Spring is in the air and soon my flies will be touching water. My hope as always is to enjoy the fishing trips in the forest that lie ahead. This Good Friday seems like a fine fresh start. Early in the morning to rise and late at night to return. I can drive 3 hours, one way, just to arrive at a spot. I fish till dark and listen to music or talk radio on the way home. Its a practice I’m quite familiar with and have done for a lot of years. My adventures wait for me, as do the brook trout that I love to catch. I’m ready to get reacquainted with nature and the wet moss that capsulate these small brooks…Your writes are the best Walt!
It sounds like you’re ready for the fun of a new season, JZ, and I wish you a great one this year. The long winter has primed us all, for sure. Thanks, and keep in touch!
Everything is perking up, and the flies will be flying soon. Good Luck to you and all that you know and do !
Thanks for your support, friend, and best fishes to you, as well!
Thanks Buddy, if you have any suggestions on things that I can Blog, Please let me know. Thank You !
I’m getting pretty psyched for the seasonal grandeur to unfold, as harbingers abound. Saw some little black stones fluttering about, skunk cabbage and coltsfoot push forth their blossoms, and the bird that symbolizes Spring above all others – that’s right, the Turkey Vulture – is on the wing. Fly boxes are being filled as we uh, …speak!
Your area is ahead of us here in Wrecksville, NY; we still have snow cover in half of the yard. Vultures have been here, but I have yet to walk up the hill to watch the woodcocks flights, even though the birds have been here for a while. Yeah I’m psyched for it, too. Thanks Bob. By the way, your flies are photogenic. Can’t wait to try them out!
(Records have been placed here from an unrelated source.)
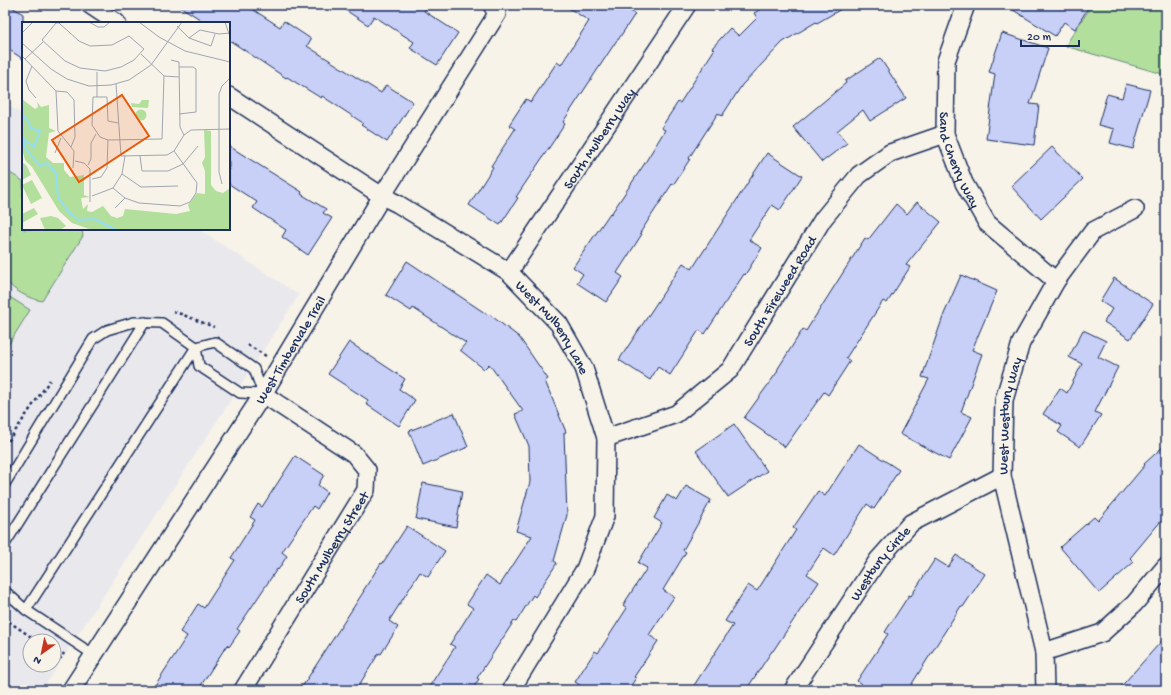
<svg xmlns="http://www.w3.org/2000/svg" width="1171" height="695" font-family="'Gochi Hand',sans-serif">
<rect width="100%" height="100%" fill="#f7f3e8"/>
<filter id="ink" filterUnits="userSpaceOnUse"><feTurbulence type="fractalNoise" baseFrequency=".025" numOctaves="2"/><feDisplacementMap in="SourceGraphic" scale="8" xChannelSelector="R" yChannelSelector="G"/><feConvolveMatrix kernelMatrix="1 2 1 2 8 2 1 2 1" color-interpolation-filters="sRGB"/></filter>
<g filter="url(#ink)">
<path fill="#e9e8ed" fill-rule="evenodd" d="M5,103l18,12v114h175l101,66 -257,395h-37zM30,641h24v24h-24z"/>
<path fill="#b3df9d" stroke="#67877e" d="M1092,5h74v70l-101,-29z
M10,173l13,8v48h59l1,7 -41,65c-14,-3 -29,-10 -37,-22v-100z
M5,294l25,16 -25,40z"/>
<path fill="#c8d0f8" stroke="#1b2f5e" d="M5,5h4l14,9v45l-18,-12z
M178,5h68l34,22 4,-6 27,18 -4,7 74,47 5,-8 27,17 -26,40 -26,-17 2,-2 -41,-27 -1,2 -34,-21 -1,1 -57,-38v-17h-23z
M338,5h90l-4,6 34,22 -21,32 -27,-17 4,-6 -40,-26 -6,9z
M564,5h57l14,9 -17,26h-1l-54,82 2,2 -49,73 2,1 -18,27 -31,-20 24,-38 -2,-1 24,-37 -6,-4 17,-26 5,3 26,-40 4,3 28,-44z
M767,5h81l-31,18 -1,-1 -33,20 -41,43 -20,31 -4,-3 -29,45 1,1 -17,26 -1,-1 -32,49 2,1 -25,39 6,4 -17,25 -29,-19 6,-9 -10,-7 37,-54 1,1 32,-48 22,-36 -4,-2 17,-26 2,1 34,-53 -2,-2 18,-20 9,8 18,-18 -3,-5z
M1005,5h85l-15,24 -11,-7 -9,14z
M1002,33l46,15 -18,56 9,1 -5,40 -48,-6 9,-65 -6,-2z
M880,58l26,40 -36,23 -7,-11 -26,21 10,12 -25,19 -29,-35 53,-44 -1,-2z
M1126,84l24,6 -17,59 -23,-6 4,-14 -16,-4 9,-31 15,4z
M229,146l73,46 -1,2 25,15 -3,4 9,5 -24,37 -26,-18 4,-7 -33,-22 4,-6 -28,-18z
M1052,147l31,32 -42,40 -30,-33z
M767,153l35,23 -22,34 -8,-5 -23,35 13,8 -17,27 -1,-1 -39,60 -6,-4 -29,45 -12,-8 -8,13 -31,-20 64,-97 9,6z
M917,202l24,20 -35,43 4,2 -23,36 -4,-2 -37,57 4,3 -22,34 -4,-3 -39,55 -41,-29 34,-47 -1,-1 26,-41 3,2 59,-93 3,2 28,-36 11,10z
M407,261l81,54 1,-1 30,23 29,42 -3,2 21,51 -2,1 3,82 -13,46 3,2 -22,34 -2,-2 -17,27 -2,-1 -37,57 2,1 -7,11h-45l28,-43 -5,-3 23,-36 -6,-4 19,-29 14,10 32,-49 -16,-5 14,-49 -1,-36 -14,-32 8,-3 -34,-47 -5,5 -24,-19 6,-7 -53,-35 -2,3 -25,-16z
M961,275l36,16 -25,59 10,4 -21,58 11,5 -23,43 -49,-26 29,-55 -7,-2 22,-63z
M1114,278l39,26 -23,35 -26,-17 8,-13 -12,-8z
M1083,330l23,11 -8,16 20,10 -23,45 6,3 -21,32 -22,-15 4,-6 -19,-12 17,-26 7,5 15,-29 -13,-7z
M349,342l56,37 -6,10 16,11 -16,26 -33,-22 2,-4 -40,-26z
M454,413l14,34 -45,19 -14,-35z
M734,424l33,47 -39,26 -32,-46z
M859,444l40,26 -25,39 -7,-5 -33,51 -10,-7 -17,26 12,8 -46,69h-1l-26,39h-55l42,-65 -8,-4 23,-36 9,6 39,-61 -3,-2 25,-37 7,5z
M1166,444v71l-36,43 4,4 -35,31 -39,-46 34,-30 4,4 47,-56 -1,-1z
M295,456l29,19 -6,10 9,7 -10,17 -4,-3 -31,46 5,4 -9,14 -1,-1 -40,60 3,2 -11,16 -2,-2 -29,45h-46l35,-54 -7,-4 18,-28 6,4 31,-48 -4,-2 24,-38 -5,-3 8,-13 4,3z
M423,483l39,8 -6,36 -40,-8z
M686,486l25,14 -28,50 3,2 -23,38 11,7 -25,38 9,6 -24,36 2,1 -8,12h-41l-12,-8 20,-31 3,2 29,-45 -4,-3 24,-37 -9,-5 24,-40 -8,-5 13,-23 10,6z
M407,526l38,25 -17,26 -8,-5 -31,49 9,6 -17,27 -2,-1 -23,37h-56l64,-99h-1l18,-28 1,1z
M956,555l29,19 -22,33 -2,-1 -53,84h-38l-13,-9 31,-47 -3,-2 24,-37 2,1 24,-37 13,8z
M1166,636v54h-48z"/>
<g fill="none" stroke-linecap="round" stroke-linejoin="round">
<defs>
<path id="lane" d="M5,484l88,-145 14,-9 27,-8 28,1 34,24 3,19 41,27 23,1 -9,-25 -39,-27 -19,5 -170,263
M5,544l140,-222
M5,591l21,19 68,45"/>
<g id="street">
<path d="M90,5l27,18"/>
<path id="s1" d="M966,5l-20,56 -1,73 19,49 23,40 69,58"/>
<path id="s2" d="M229,96l153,100 16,8 111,68 50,52 25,44 22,70 -1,78 -20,53 -74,121"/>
<path id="s3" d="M509,272l178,-267"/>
<path id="s4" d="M606,438l70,-24 54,-44 93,-151 36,-44 31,-22 55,-19"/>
<path d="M1044,652l58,-19 32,-29 32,-38"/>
<path id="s5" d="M71,690l192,-296 119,-198 115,-182 -5,-9"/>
<path id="s6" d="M243,690l123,-200 1,-20 -13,-16 -91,-60"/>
<path id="s7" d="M793,690l85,-130 33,-37 91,-47"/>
<path id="s8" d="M1045,690l-1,-38 -42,-176 2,-76 17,-57 35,-62 37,-50 42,-22"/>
</g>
</defs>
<use href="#lane" stroke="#1b2f5e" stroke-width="12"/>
<use href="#street" stroke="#1b2f5e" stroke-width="20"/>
<path stroke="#1b2f5e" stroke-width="2.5" stroke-dasharray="3 3" stroke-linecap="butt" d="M173,312l8,2 33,13
M248,345l18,11
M5,446l45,-66
M5,617l3,4 29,20
M54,653l7,5 3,-5"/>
<use href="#lane" stroke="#f7f3e8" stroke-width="9"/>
<use href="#street" stroke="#f7f3e8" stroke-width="17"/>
</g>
</g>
<g text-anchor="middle" stroke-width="3" stroke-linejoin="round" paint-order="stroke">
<g font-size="14" fill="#1b2f5e" stroke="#f7f3e8">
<text dy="5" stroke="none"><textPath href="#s3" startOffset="161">South Mulberry Way</textPath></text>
<text dy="5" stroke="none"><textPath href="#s1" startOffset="161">Sand Cherry Way</textPath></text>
<text dy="5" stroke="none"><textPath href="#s4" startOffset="237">South Fireweed Road</textPath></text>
<text dy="5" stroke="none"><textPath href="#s2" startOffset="402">West Mulberry Lane</textPath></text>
<text dy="5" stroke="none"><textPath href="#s5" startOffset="405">West Timbervale Trail</textPath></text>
<text dy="5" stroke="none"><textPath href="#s8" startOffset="280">West Westbury Way</textPath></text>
<text dy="5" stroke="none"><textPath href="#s6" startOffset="168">South Mulberry Street</textPath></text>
<text dy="5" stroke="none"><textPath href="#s7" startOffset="154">Westbury Circle</textPath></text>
</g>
</g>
<g transform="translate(22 22)">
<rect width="208" height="208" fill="#f7f3e8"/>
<path d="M0,77l13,10 3,-2 -1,-5 4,5 8,-2v23l7,3 -7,2 -3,24 7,6h11v7l6,7 14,-2v20l6,2 -9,1 2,11 5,-5 -1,7 5,1 11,-6 8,10 6,2 6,-2 2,-7 51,5 14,-3 -2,-6 9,-12 8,1v-23l-3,-8 3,-6 -1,-27 7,1v54l5,6 7,2 7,-5v42h-138l-20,-7 -13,-12 -27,-44 -7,-7 -3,-11zM120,78h7l-1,8 -16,-1 -1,-4 8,1zM113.5 93a5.5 5.5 0 1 1 11 0a5.5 5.5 0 1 1-11 0ZM0,140l5,4 4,9 -9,5zM10,158l10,18 -11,6 -9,-19zM12,186l4,6 -16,9v-9zM29,194l7,2 8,8 -6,4h-15l-5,-12z" fill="#b3df9d"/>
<path fill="none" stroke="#92def3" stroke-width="2" d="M0,93l7,6 1,7 10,3 -6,16 -9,-7 -1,6 16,20 7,-3 9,10 2,24 9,13 11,10 17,-1 21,11"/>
<path fill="none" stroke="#9fa5b1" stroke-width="1" d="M67,0l9,5h6l6,-5M117,0l20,15 26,14 45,11M203,0l5,15M34,1h3l20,18 11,5 22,-1 17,-9 15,13 -10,11 -13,7 -16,4 -25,-3 -15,-7 -23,-21zM155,4l12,12 22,8 4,-12M0,11l11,-11M167,16l11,-8 19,4 11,-1M0,21l29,26 16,10 22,7 22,-1 18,-5 22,-15 31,-43M119,32l23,22 15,1M0,34l34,35 2,40 16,20 -1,17M3,37l18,-17M149,38l8,2 1,65 4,8M10,44l-6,15 3,9 7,8M75,50v25M94,62l5,72 46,-1 7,-4 10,-16 7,-5 39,-1M34,69l11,1 7,8 1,37 -4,10M157,92l17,-2v-43l-3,-2h-14M96,101l-10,-2 -1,-24h-14l-1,28 8,12 8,3 54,-1 2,-63M33,131l6,-15M118,134l2,15h26l15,-7 15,-18M53,139l9,2 6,6v33M66,143l3,-6v-16l5,-9M100,152l19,13 37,-1M70,157l9,-2 6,-9 1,-28M200,162l-3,-12v-78l3,-8 8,-8M91,166l12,10 14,5 41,3 10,-4 6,-9 1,-10 -23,-32M70,174l21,-8 9,-14 3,-18M93,186l10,-10"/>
<path fill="#e8590c" fill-opacity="0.15" stroke="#e8590c" stroke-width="2" d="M100,73l27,41 -70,46 -27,-42z"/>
<rect width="208" height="208" fill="none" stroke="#1b2f5e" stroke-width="2"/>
</g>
<rect width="1171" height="695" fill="none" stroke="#f7f3e8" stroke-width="20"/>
<rect x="10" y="10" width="1151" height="675" fill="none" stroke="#1b2f5e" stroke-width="1.5" filter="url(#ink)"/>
<g transform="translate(42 653) rotate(213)"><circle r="19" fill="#f7f3e8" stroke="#9fa5b1"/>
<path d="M0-3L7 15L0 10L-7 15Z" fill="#c8321e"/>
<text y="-6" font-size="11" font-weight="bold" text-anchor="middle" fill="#1b2f5e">N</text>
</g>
<path d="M1021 40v6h58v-6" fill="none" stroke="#1b2f5e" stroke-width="2"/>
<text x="1027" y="40" font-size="12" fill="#1b2f5e" stroke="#f7f3e8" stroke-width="3" paint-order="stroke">20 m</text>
</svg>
Nice to see you fishing dries in the cold weather! My favorite way to fish in the winter but then I am all for bucking conventional wisdom! Your trip to the Maple Tree Inn reminded me those spring days in college when we would get a group together to go to the Maple Tree to eat our fill of buckwheat pancakes and fresh maple syrup, so nice to hear that they are still open!
Mark, The Maple Tree is still busy this time of year. Tasty memories, yeah? It was a nice prelude to some small stream fishing with a dry fly and a nymph. Thanks!
As usual Walt, you’ve hit a homerun. I’m still waiting to get out for the first time this year. One day we have 70 degrees and the next it snows. It’s snowing again right now after a beautiful sunny day. Retirement looks better and better every day that I can’t get out to grab some outdoors time.
Thanks Howard! I know that feeling of a sunnier outlook. Hang in there; our time is coming.
One awesome dry fly, used to land some colorful wild trout; a trip I’m still in search of, landing a wild trout on some fantastic freestone streams. You are blessed to live in such a place that affords you opportunity to fish the many beautiful mountain streams you cast a fly in. Thanks for sharing
It felt great to be walking in a wild place again, with a fly rod, and even with a dry. Thanks for commenting, Bill, and have a fine weekend!
Where do you go to “Fish on the Fly”
I don’t know, but flying fish would probably be a challenge!
You Know it !!
Walt do you know the recipe for that bleeding heart soft shackle fly it looks interesting!
Dale, I’ll see if I can get the recipe from Bob Stanton and get back to you here.